◆ WHAT IS NEEDED ◆
In the rows below, change every instance of "Friday Facts and Figures" to "Weekly Facts and Figures" and leave all other text untouched.

◆ MATERIALS PROVIDED ◆
◆ ◆ ◆ ◆ ◆

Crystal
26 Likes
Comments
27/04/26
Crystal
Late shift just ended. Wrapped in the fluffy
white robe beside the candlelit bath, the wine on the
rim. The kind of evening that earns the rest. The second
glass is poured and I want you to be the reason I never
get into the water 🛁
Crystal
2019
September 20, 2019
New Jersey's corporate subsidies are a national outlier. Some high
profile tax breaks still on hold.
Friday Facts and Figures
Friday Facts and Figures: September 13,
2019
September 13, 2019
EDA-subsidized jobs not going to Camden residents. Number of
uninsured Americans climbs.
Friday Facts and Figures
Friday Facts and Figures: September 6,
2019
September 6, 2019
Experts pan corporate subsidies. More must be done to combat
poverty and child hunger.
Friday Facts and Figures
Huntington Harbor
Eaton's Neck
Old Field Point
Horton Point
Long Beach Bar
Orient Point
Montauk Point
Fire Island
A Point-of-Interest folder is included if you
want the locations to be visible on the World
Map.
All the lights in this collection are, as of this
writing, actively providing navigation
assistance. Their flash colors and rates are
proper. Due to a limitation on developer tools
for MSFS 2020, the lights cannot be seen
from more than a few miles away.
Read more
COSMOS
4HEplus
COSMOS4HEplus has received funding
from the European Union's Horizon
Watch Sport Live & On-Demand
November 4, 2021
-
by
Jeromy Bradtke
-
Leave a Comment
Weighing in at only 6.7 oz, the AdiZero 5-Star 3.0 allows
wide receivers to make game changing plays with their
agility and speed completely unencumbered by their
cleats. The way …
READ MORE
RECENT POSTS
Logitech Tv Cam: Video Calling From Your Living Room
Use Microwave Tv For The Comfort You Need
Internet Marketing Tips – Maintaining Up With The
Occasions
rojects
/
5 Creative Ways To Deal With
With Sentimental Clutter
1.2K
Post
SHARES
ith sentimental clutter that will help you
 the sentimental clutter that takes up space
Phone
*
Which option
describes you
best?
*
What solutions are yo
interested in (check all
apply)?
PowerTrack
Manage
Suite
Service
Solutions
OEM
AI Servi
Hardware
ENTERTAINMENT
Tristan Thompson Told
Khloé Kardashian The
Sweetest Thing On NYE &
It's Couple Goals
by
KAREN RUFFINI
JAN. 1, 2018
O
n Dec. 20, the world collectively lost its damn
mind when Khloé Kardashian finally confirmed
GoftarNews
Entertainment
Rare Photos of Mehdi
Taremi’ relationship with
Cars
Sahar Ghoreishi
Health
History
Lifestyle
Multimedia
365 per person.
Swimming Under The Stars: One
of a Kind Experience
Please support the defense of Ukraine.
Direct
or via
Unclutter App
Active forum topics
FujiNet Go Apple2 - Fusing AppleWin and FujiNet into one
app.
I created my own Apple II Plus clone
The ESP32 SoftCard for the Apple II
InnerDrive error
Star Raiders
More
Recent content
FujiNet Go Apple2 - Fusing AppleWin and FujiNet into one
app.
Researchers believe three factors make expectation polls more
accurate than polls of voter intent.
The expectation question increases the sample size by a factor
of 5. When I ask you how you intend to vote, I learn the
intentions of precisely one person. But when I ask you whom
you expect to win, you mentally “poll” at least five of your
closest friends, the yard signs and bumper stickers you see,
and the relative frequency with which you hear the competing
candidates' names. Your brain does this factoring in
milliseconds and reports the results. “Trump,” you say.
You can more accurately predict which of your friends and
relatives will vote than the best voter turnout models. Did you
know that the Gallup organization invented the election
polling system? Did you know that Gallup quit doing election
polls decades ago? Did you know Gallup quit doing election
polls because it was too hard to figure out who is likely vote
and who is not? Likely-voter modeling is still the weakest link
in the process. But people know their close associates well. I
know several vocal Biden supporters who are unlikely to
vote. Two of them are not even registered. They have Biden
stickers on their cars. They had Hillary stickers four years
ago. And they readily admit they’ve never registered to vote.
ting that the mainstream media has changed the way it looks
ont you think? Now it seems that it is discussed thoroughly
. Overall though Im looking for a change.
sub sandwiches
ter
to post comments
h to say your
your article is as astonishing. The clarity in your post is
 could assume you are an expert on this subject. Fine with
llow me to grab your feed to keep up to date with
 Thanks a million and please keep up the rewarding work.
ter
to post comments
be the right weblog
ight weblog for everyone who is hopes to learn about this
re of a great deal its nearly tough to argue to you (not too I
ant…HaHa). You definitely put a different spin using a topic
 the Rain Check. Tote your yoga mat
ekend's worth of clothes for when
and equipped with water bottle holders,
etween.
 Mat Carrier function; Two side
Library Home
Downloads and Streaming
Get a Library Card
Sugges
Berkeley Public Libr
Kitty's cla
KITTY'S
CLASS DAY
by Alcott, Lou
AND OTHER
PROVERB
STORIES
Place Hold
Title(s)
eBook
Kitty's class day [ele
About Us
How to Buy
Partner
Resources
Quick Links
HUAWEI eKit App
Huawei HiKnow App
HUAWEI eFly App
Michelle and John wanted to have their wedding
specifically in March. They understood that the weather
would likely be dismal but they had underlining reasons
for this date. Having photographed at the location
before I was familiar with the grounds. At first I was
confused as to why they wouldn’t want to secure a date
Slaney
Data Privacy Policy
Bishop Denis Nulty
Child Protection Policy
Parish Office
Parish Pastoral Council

◆ ◆ ◆ ◆ ◆

◆ TASK RESPONSE ◆
Crystal
26 Likes
Comments
27/04/26
Crystal
Late shift just ended. Wrapped in the fluffy
white robe beside the candlelit bath, the wine on the
rim. The kind of evening that earns the rest. The second
glass is poured and I want you to be the reason I never
get into the water 🛁
Crystal
2019
September 20, 2019
New Jersey's corporate subsidies are a national outlier. Some high
profile tax breaks still on hold.
Weekly Facts and Figures
Weekly Facts and Figures: September 13,
2019
September 13, 2019
EDA-subsidized jobs not going to Camden residents. Number of
uninsured Americans climbs.
Weekly Facts and Figures
Weekly Facts and Figures: September 6,
2019
September 6, 2019
Experts pan corporate subsidies. More must be done to combat
poverty and child hunger.
Weekly Facts and Figures
Huntington Harbor
Eaton's Neck
Old Field Point
Horton Point
Long Beach Bar
Orient Point
Montauk Point
Fire Island
A Point-of-Interest folder is included if you
want the locations to be visible on the World
Map.
All the lights in this collection are, as of this
writing, actively providing navigation
assistance. Their flash colors and rates are
proper. Due to a limitation on developer tools
for MSFS 2020, the lights cannot be seen
from more than a few miles away.
Read more
COSMOS
4HEplus
COSMOS4HEplus has received funding
from the European Union's Horizon
Watch Sport Live & On-Demand
November 4, 2021
-
by
Jeromy Bradtke
-
Leave a Comment
Weighing in at only 6.7 oz, the AdiZero 5-Star 3.0 allows
wide receivers to make game changing plays with their
agility and speed completely unencumbered by their
cleats. The way …
READ MORE
RECENT POSTS
Logitech Tv Cam: Video Calling From Your Living Room
Use Microwave Tv For The Comfort You Need
Internet Marketing Tips – Maintaining Up With The
Occasions
rojects
/
5 Creative Ways To Deal With
With Sentimental Clutter
1.2K
Post
SHARES
ith sentimental clutter that will help you
 the sentimental clutter that takes up space
Phone
*
Which option
describes you
best?
*
What solutions are yo
interested in (check all
apply)?
PowerTrack
Manage
Suite
Service
Solutions
OEM
AI Servi
Hardware
ENTERTAINMENT
Tristan Thompson Told
Khloé Kardashian The
Sweetest Thing On NYE &
It's Couple Goals
by
KAREN RUFFINI
JAN. 1, 2018
O
n Dec. 20, the world collectively lost its damn
mind when Khloé Kardashian finally confirmed
GoftarNews
Entertainment
Rare Photos of Mehdi
Taremi’ relationship with
Cars
Sahar Ghoreishi
Health
History
Lifestyle
Multimedia
365 per person.
Swimming Under The Stars: One
of a Kind Experience
Please support the defense of Ukraine.
Direct
or via
Unclutter App
Active forum topics
FujiNet Go Apple2 - Fusing AppleWin and FujiNet into one
app.
I created my own Apple II Plus clone
The ESP32 SoftCard for the Apple II
InnerDrive error
Star Raiders
More
Recent content
FujiNet Go Apple2 - Fusing AppleWin and FujiNet into one
app.
Researchers believe three factors make expectation polls more
accurate than polls of voter intent.
The expectation question increases the sample size by a factor
of 5. When I ask you how you intend to vote, I learn the
intentions of precisely one person. But when I ask you whom
you expect to win, you mentally “poll” at least five of your
closest friends, the yard signs and bumper stickers you see,
and the relative frequency with which you hear the competing
candidates' names. Your brain does this factoring in
milliseconds and reports the results. “Trump,” you say.
You can more accurately predict which of your friends and
relatives will vote than the best voter turnout models. Did you
know that the Gallup organization invented the election
polling system? Did you know that Gallup quit doing election
polls decades ago? Did you know Gallup quit doing election
polls because it was too hard to figure out who is likely vote
and who is not? Likely-voter modeling is still the weakest link
in the process. But people know their close associates well. I
know several vocal Biden supporters who are unlikely to
vote. Two of them are not even registered. They have Biden
stickers on their cars. They had Hillary stickers four years
ago. And they readily admit they’ve never registered to vote.
ting that the mainstream media has changed the way it looks
ont you think? Now it seems that it is discussed thoroughly
. Overall though Im looking for a change.
sub sandwiches
ter
to post comments
h to say your
your article is as astonishing. The clarity in your post is
 could assume you are an expert on this subject. Fine with
llow me to grab your feed to keep up to date with
 Thanks a million and please keep up the rewarding work.
ter
to post comments
be the right weblog
ight weblog for everyone who is hopes to learn about this
re of a great deal its nearly tough to argue to you (not too I
ant…HaHa). You definitely put a different spin using a topic
 the Rain Check. Tote your yoga mat
ekend's worth of clothes for when
and equipped with water bottle holders,
etween.
 Mat Carrier function; Two side
Library Home
Downloads and Streaming
Get a Library Card
Sugges
Berkeley Public Libr
Kitty's cla
KITTY'S
CLASS DAY
by Alcott, Lou
AND OTHER
PROVERB
STORIES
Place Hold
Title(s)
eBook
Kitty's class day [ele
About Us
How to Buy
Partner
Resources
Quick Links
HUAWEI eKit App
Huawei HiKnow App
HUAWEI eFly App
Michelle and John wanted to have their wedding
specifically in March. They understood that the weather
would likely be dismal but they had underlining reasons
for this date. Having photographed at the location
before I was familiar with the grounds. At first I was
confused as to why they wouldn’t want to secure a date
Slaney
Data Privacy Policy
Bishop Denis Nulty
Child Protection Policy
Parish Office
Parish Pastoral Council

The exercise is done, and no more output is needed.